1961年、アメリカ
数々の名門大学医学部で学業を終えた若者が、皮膚科医として働き始めました。
真摯に患者と彼らの皮膚症状に向き合い、研究を重ねます。
その功績と実力が認められ、12年後の1973年にはカリフォルニア大学サンフランシスコ校皮膚科教授に任命されました。
その後もフランスやデンマークの大学から名誉学位を授与されたり、多くの皮膚炎研究グループや学会にも参加。
アメリカ国内外で多くの名誉や賞を授与する名医となりました。
彼の名はハワード・マイバッハ。
世界で初めて「敏感肌」の症状を論文で取り上げた皮膚科医です。
敏感肌のはじまり
ハワード医師は長年、カリフォルニア大学の一部であるサンフランシスコのクリニックに勤務。研究だけでなく患者の診察にも力を入れ続けています。
熱心なハワード医師が、クリニックでの仕事を始めて20年ほど経った頃のこと。
毎日数えきれないほど多くの接触性皮膚炎の患者を診察する中で、ある疑問を抱くようになります。
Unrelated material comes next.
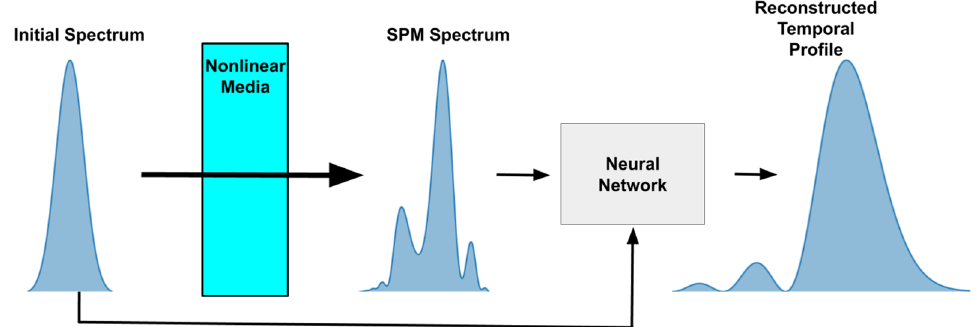
Figure 1. Example setup for using self-phase modulation to measure the initial temporal profile of a pulse. The initial spectrum passes through a material with a Kerr nonlinearity, causing a change in the spectrum due to self-phase modulation. A neural network takes the initial and final spectrum as inputs and extracts the initial phase and fluence of the initial pulse, allowing the initial temporal profile to be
それは、多くの患者に見られる化粧品成分によるアレルギー症状。
特に染毛剤、香料、防腐剤などの化粧品成分に対する急性アレルギー性皮膚炎を訴える患者がとても多い。それなのに、その原因などについて十分に検証されていないことに対する疑問でした。
そこで、ハワード医師は自ら研究を開始します。
そして1988年に世界で初めて敏感肌に関する論文を発表。
「化粧品不耐症の管理」というタイトルでした。
まだ「敏感肌」という言葉もなかったんですね。
でも、その内容は今でも続く敏感肌の症状に関するものでした。
敏感肌の症状
20年以上、患者の皮膚症状に向き合ってきたハワード医師は、次のような症状を敏感肌と定義しました。
- つっぱり感
- 灼熱感
- ヒリヒリ感
- うずうずするような痛み
- かゆみ
- チクチク感
化粧品を使った後、これらの複数の感覚が発生することが「化粧品不耐症」。つまり、敏感肌だとしたのです。
敏感肌はアレルギー発症率が5倍?
最近の疫学調査では、敏感肌の人は皮膚アレルギーを発症しやすいことが示されています。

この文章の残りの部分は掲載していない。